Confrontation électorale Hamas/Fatah : quelles conséquences pour Israël ?

L’expert Jihad Harb répond aux questions du Jerusalem Post sur les prochaines élections palestiennes

Partisans du Hamas lors des élections de 2006 (photo credit: REUTERS)
Partisans du Hamas lors des élections de 2006
(photo credit: REUTERS)
Le 8 octobre prochain, les Palestiniens de la bande de Gaza et de Judée-Samarie choisiront leurs élus locaux. L’enjeu sur le terrain de ce scrutin municipal est majeur, mais les observateurs vont également regarder attentivement le déroulement de cette consultation populaire, la première confrontation électorale entre frères ennemis, Fatah et Hamas. Car depuis 2006 et les dernières législatives, les deux mouvements politiques rivaux ne se sont pas présentés ensemble devant les électeurs.
C’est l’Autorité palestinienne, au pouvoir en Judée-Samarie et dirigée par le Premier ministre Rami Hamdallah, qui a pris l’initiative en juin d’annoncer ce vote. Le Fatah avait parié que le scrutin serait boycotté par le Hamas au pouvoir dans la bande de Gaza. Mais mi-juillet, l’organisation terroriste a créé la surprise en annonçant sa participation.
Dès lors, ces élections suscitent de nombreuses interrogations. Jihad Harb, universitaire et expert en politique palestinienne, répond aux questions du Jerusalem Post depuis le Centre d’études politiques et de recherche de Ramallah.
Que représentent ces élections municipales ?
Ce scrutin doit permettre aux Palestiniens d’élire leurs représentants et conseils municipaux au niveau des villages, villes et agglomérations. Ces instances vont gérer notamment les services publics comme l’électricité et l’eau des localités. Il y a 416 conseils locaux dans les Territoires palestiniens dont 391 en Cisjordanie et 25 à Gaza.

• Travail demandé
Selon l'extrait ci-dessus sur les élections municipales palestiniennes, combien de conseils locaux se trouvent à Gaza ?

• Données fournies
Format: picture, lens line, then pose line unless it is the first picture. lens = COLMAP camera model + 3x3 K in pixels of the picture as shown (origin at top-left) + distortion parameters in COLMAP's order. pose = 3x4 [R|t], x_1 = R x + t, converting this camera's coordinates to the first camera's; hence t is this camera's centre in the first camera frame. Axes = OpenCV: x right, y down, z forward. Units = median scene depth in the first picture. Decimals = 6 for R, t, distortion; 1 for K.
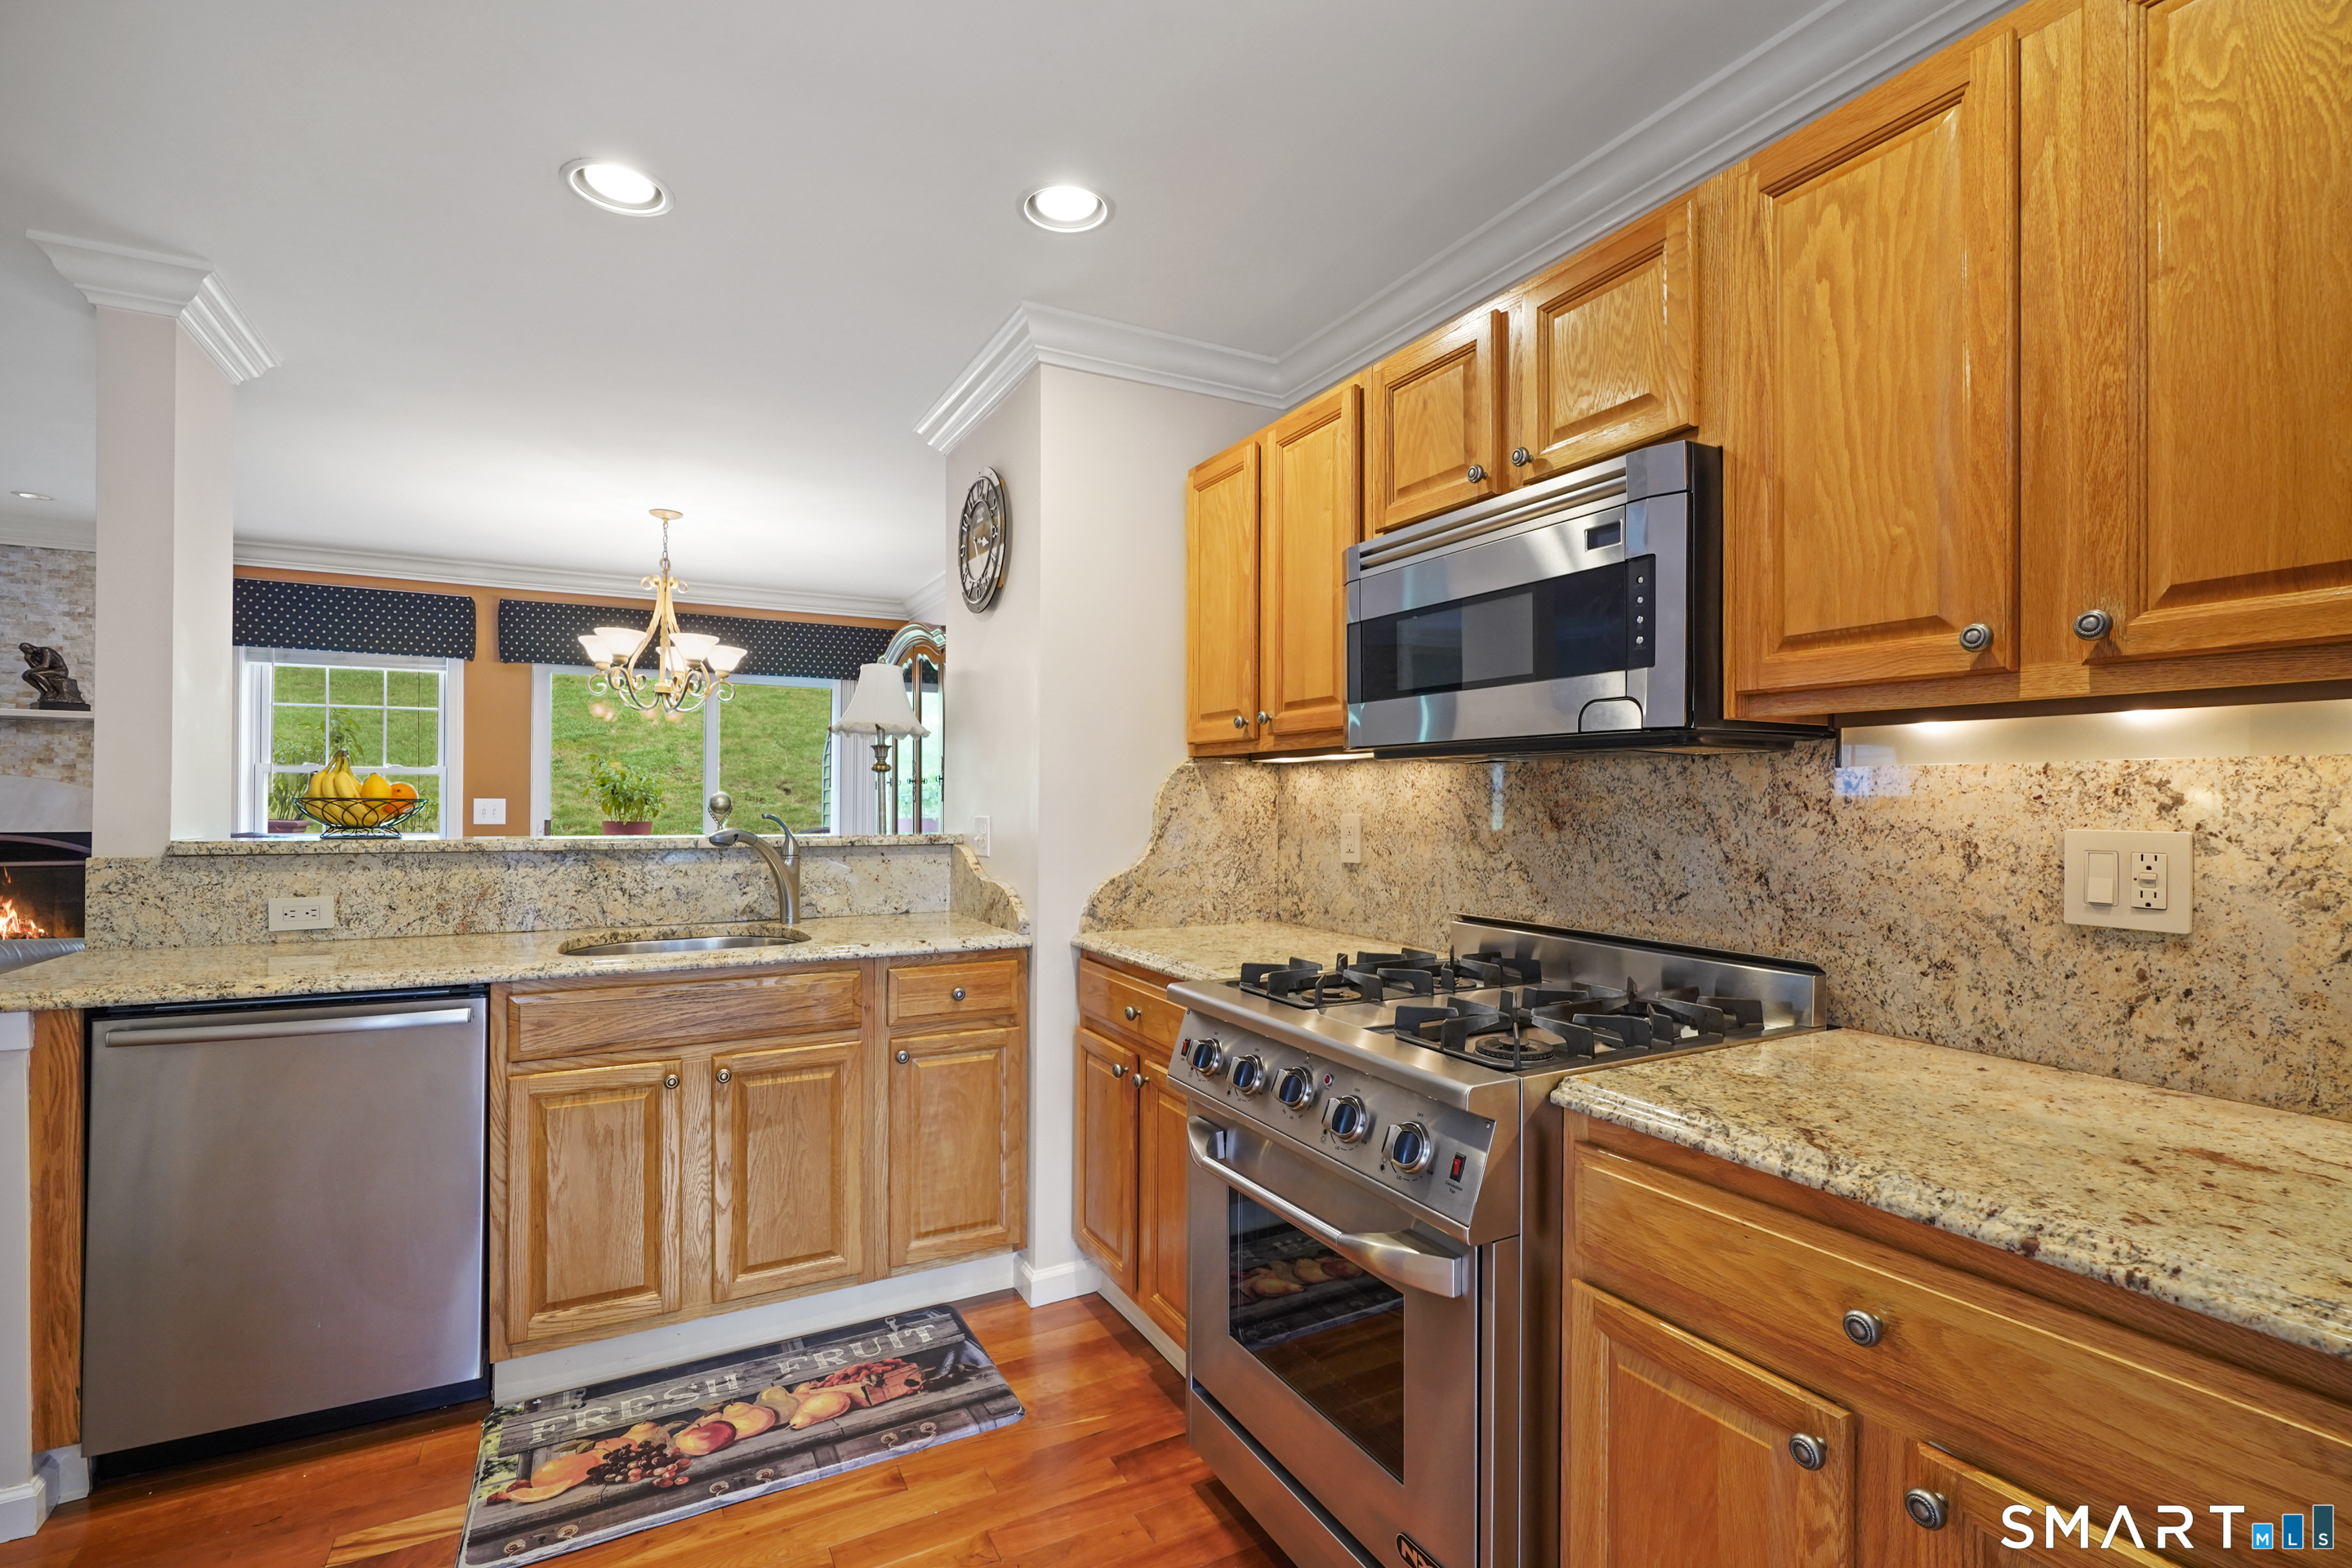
lens RADIAL K [[1083.8, 0, 1165.1], [0, 1083.8, 796.7], [0, 0, 1]] dist [-0.011158, 0.007546]
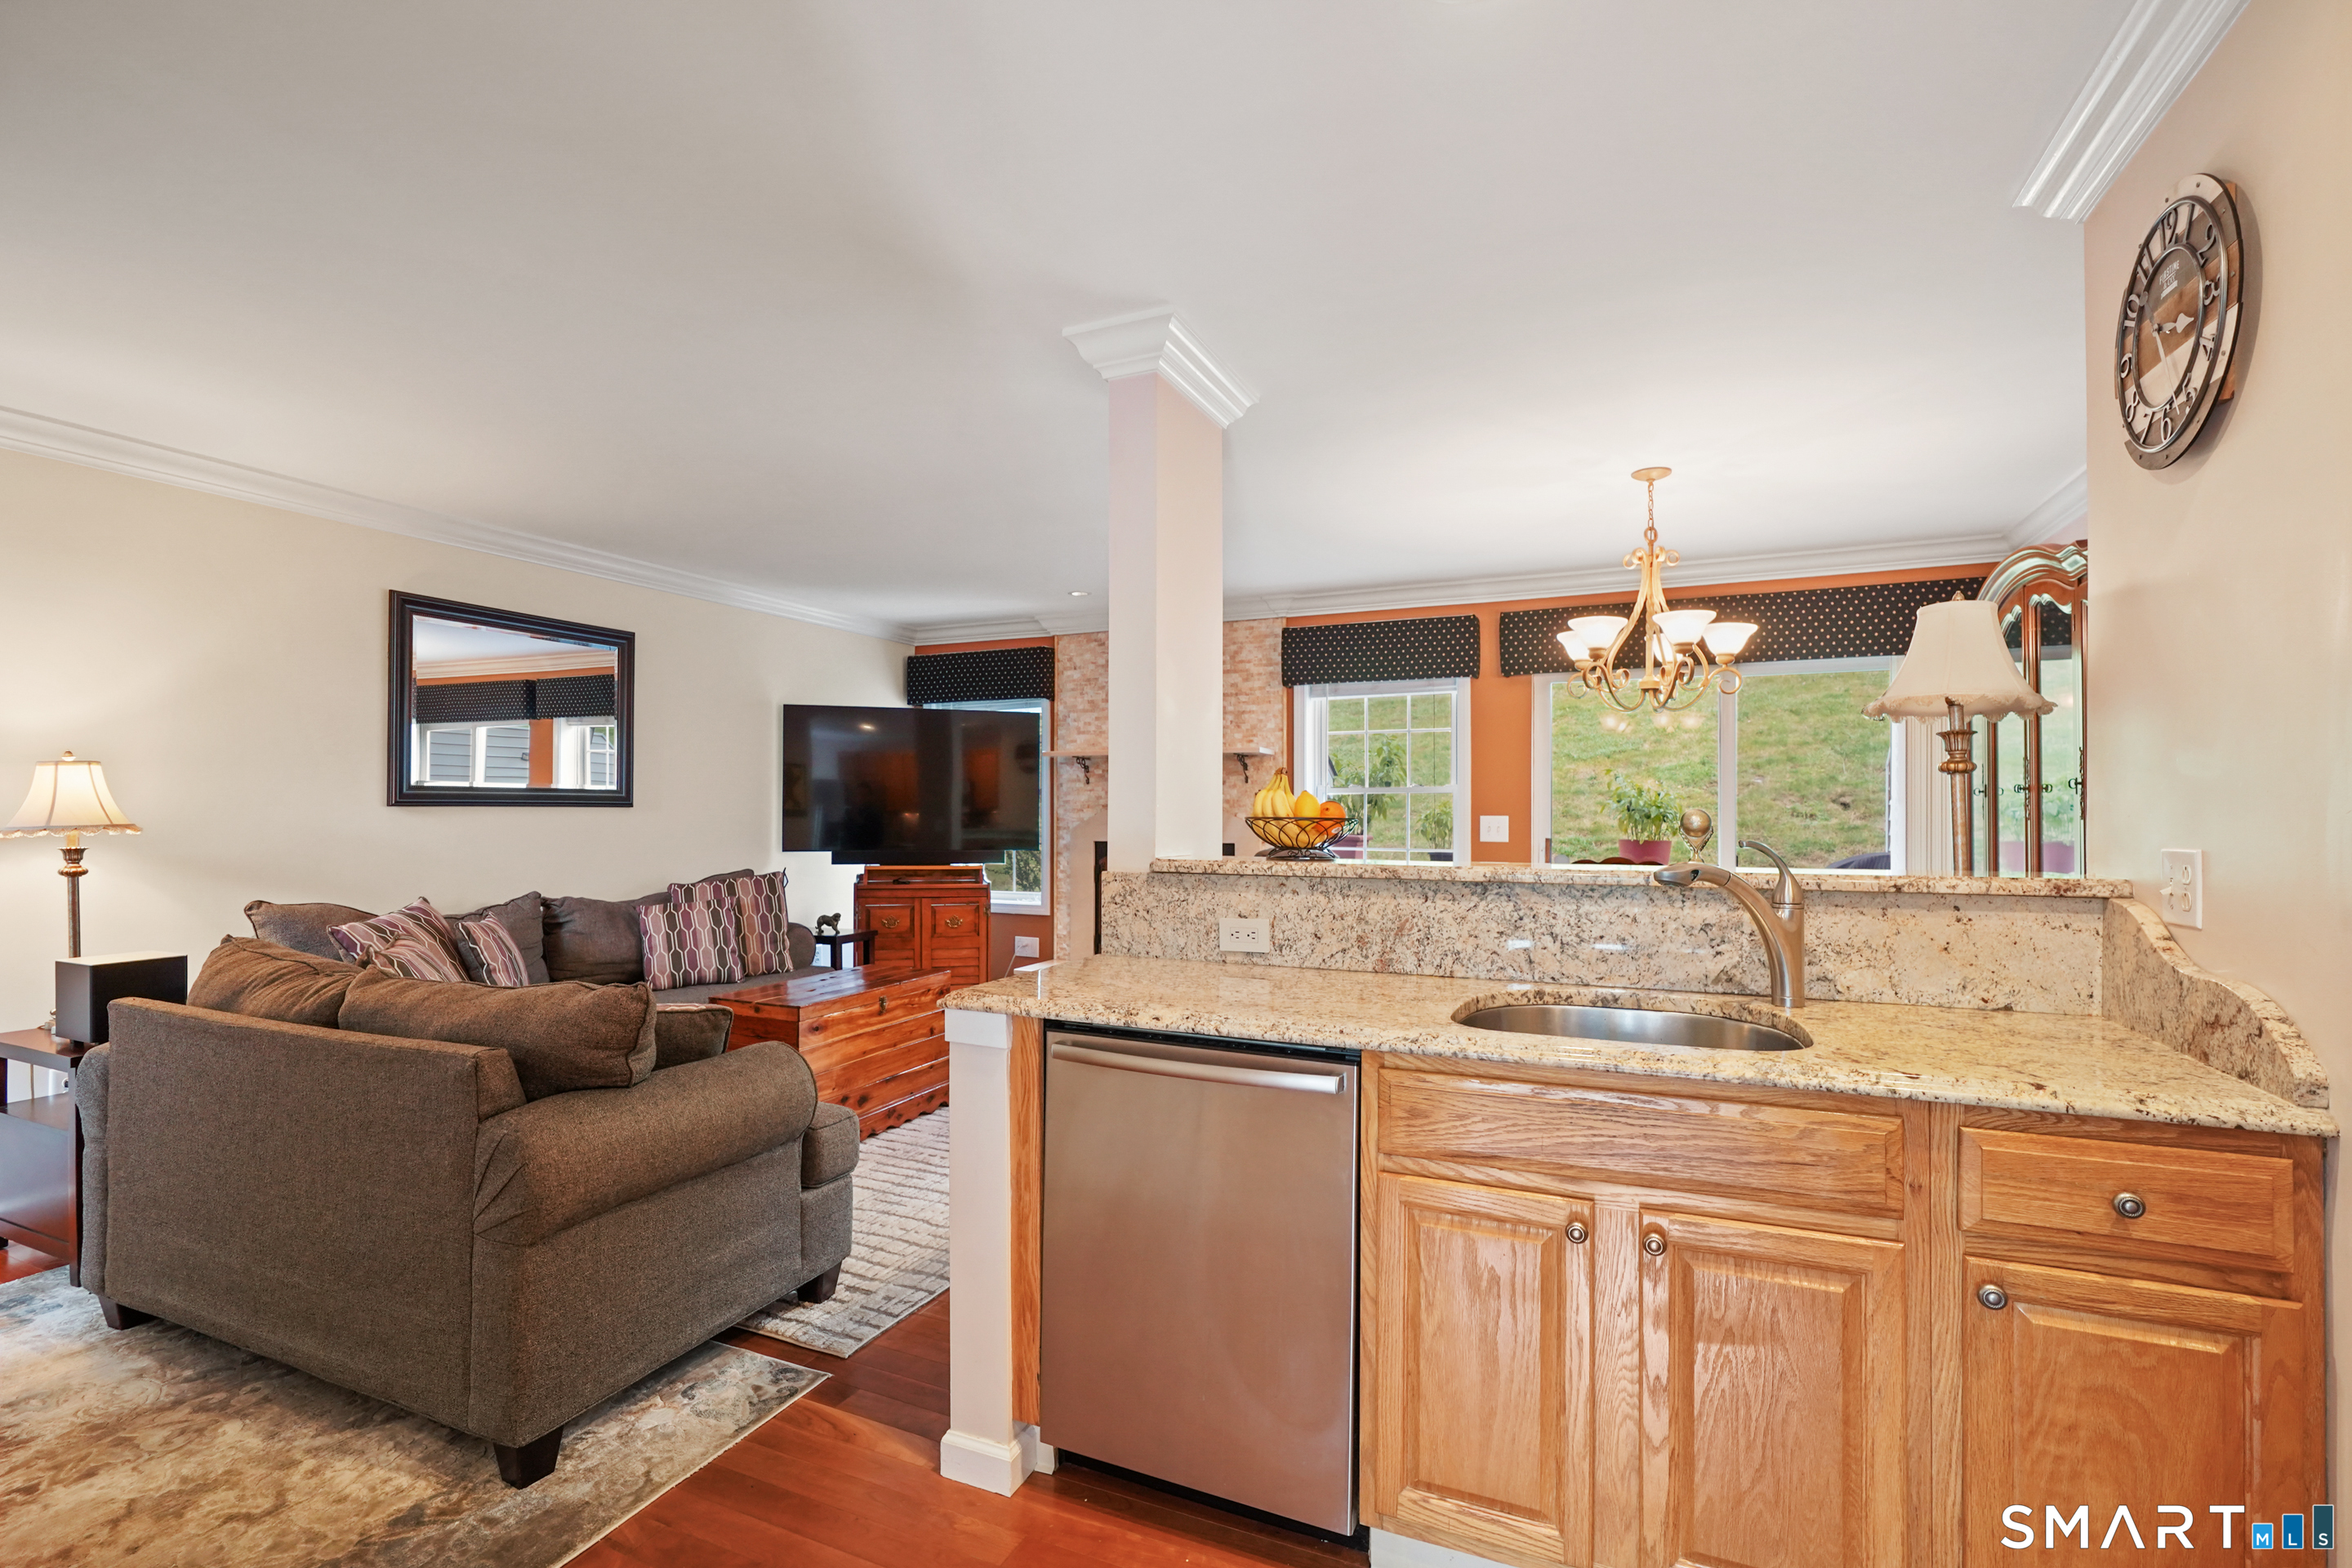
lens RADIAL K [[1058.3, 0, 1175.1], [0, 1058.3, 810.2], [0, 0, 1]] dist [-0.014791, 0.006217]
pose [[0.610265, -0.006711, -0.792169, -0.073359], [0.004900, 0.999977, -0.004697, -0.001140], [0.792182, -0.001016, 0.610284, 0.350981]]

• Réponse attendue
Il y a 25 conseils locaux à Gaza.